Back in the founding days of the republic, John Adams and his fellow Boston patriots planted fake stories aimed at undermining royal authority in Massachusetts. Benjamin Franklin was an especially skilled fabricator of indictments against King George. In a fit of industriousness, he published an entire fake issue of a real newspaper to sway public opinion. “By the press we can speak to nations,” Franklin wrote with a wink.

His makeshift printing press seems downright quaint compared to the sophisticated tools today’s opinion makers use in creating, curating and disseminating their opinions to the world. The information cycle is 24/7, thanks to social media’s exponential ability to spread stories, but that freedom comes with a cost. Separating fact from fiction can feel just about as futile as using a bailer to save a sinking ship.

Two recent studies reveal the unsettling influence of fake news in our daily lives. A 2016 Pew Research Center study found that 64 percent of adults in America believe biased news stories are sowing a great deal of confusion about the basic facts surrounding current events. By contrast, many younger adults face a different problem: They are overly trusting of their sources of news, according to a 2016 Stanford study. Stanford’s History Education Group spend a year evaluating students from middle school to college. A majority of those students—more than 80 percent—could not distinguish ads from articles, activist groups from neutral sources or fake accounts from real ones. The students also struggled to discriminate between real and fake photographs as well as authentic and staged videos. The Stanford researchers used words like “bleak” and “dismaying” to describe their findings.

At stake is something deeper than an inability to distinguish between what’s real and what is not.

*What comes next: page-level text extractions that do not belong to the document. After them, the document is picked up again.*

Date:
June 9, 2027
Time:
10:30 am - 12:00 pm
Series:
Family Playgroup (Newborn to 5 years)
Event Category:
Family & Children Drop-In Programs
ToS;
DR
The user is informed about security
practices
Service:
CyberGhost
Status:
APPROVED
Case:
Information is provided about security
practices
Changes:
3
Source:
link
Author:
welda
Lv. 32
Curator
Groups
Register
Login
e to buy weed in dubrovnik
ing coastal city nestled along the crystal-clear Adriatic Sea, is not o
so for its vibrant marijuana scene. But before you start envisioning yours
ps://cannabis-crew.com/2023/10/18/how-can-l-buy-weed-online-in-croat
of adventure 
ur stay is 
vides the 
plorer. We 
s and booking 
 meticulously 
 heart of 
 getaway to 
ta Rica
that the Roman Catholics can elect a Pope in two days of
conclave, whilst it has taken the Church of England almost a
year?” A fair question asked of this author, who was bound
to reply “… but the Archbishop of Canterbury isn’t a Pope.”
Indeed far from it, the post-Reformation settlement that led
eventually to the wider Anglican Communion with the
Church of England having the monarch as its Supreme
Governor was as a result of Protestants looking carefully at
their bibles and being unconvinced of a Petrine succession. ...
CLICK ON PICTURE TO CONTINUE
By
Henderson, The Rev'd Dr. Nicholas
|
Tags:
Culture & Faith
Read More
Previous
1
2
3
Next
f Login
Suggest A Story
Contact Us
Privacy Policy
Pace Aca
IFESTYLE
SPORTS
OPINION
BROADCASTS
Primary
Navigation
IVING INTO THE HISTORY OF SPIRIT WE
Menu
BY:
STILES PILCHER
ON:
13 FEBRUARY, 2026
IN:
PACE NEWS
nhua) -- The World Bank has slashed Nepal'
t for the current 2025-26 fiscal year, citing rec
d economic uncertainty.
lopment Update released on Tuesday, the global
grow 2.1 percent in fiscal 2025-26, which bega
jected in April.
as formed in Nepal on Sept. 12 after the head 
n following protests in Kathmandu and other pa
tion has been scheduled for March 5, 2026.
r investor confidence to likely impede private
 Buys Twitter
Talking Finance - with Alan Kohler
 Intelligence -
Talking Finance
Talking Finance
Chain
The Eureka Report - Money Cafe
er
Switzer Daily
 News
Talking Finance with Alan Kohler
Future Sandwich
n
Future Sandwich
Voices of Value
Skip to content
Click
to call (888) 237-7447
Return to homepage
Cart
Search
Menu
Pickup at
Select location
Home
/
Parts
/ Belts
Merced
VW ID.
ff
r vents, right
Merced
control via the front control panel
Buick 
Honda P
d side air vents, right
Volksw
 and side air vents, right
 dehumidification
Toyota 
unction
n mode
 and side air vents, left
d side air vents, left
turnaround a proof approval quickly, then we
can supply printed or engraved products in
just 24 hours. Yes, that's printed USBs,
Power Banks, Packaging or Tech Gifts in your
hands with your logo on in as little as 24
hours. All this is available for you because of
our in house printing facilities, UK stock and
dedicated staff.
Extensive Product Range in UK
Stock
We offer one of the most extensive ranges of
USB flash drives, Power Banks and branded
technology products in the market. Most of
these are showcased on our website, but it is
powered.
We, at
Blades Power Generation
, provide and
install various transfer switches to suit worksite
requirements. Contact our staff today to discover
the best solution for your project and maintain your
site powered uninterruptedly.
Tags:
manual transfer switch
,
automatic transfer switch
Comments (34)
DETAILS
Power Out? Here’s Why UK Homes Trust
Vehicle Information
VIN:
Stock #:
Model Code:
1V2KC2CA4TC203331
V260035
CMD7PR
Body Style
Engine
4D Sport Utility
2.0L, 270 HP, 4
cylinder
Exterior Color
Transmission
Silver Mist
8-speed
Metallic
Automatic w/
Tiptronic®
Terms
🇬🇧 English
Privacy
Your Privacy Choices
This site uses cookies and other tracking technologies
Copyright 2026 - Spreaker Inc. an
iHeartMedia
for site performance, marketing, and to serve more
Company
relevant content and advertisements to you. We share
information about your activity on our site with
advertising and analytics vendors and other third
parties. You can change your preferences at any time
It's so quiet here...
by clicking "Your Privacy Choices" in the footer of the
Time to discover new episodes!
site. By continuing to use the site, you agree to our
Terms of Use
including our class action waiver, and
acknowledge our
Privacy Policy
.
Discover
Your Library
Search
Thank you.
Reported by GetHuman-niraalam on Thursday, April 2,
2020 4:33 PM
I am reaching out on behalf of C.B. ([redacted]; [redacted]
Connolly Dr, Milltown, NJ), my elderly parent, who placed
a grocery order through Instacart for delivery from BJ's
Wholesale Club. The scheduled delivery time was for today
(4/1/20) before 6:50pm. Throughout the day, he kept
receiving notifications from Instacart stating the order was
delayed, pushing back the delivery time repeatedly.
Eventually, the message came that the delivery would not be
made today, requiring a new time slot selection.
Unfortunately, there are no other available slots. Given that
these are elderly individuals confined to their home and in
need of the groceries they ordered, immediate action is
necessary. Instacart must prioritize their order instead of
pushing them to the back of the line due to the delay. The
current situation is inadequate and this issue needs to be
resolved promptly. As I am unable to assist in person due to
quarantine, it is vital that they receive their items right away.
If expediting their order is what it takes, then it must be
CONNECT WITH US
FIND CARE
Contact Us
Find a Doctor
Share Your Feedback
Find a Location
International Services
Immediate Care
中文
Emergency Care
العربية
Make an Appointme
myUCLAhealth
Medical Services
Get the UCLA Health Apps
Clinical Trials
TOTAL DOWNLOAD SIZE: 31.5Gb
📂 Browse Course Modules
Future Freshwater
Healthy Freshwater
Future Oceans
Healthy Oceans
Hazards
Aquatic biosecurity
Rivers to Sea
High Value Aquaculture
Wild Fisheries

As citizens, we increasingly find it difficult to know where to place our trust. This uncertainty can make us wary, cynical, even apathetic. Without even realizing it, we may find ourselves retreating to an echo chamber, where we filter out dissenting views and listen only to the multiplying sound of our own beliefs. This is a troubling development to say the least. When citizens stop seeking the truth, and shut out diverse points of view, we effectively put our nation’s democratic—and educational—ideals out to pasture.

In these disquieting times, I find myself returning to the words of Stetson University’s first president. Dr. John Forbes (1885-1904) championed the ideals of a creative community where students can develop the habit of “independent judgment” and the “skills of investigating statements and principles for oneself, and thus discover their truth or falsity.” His prescient words remain at the core of Stetson’s mission. Our language today may be different, but the goal remains the same, namely “to foster in students the qualities of mind and heart that will prepare them to reach their full potential as informed citizens of local communities and the world.”

Especially now, institutions of higher learning must make a stronger case for preparing graduates for a lifetime of civic engagement. We seriously undershoot the mark if we reduce the value of a liberal arts degree to career readiness or the size of the first paycheck. It’s simply not enough to prepare graduates for gainful employment. And offering quick degrees at a low cost, without due consideration for the quality of the learning, isn’t going to get our communities and higher education where they need to be.

Education should lead to a job, absolutely, but it should also lead to a fulfilling and personally satisfying life in a society we want to live in, fight for and improve. Viewed this way, education serves as a powerful agent of change, a source of deep learning that comes from reflection, rigor and application. A liberal education, at its best, is threaded through with values that are characteristic features of the enlightened citizen—informed convictions, intercultural literacy, personal integrity, creative expression and the capacity for courageous debate on the real issues.

If I am sure of anything, it’s the raw potential of our students as rising leaders. They have the passion to solve the world’s most pressing problems using technology and the legacy of an excellent education. Let’s give students the tools they need to build a more trusting, open society. I am well aware this smacks of idealism, but it’s a badge I am proud to wear.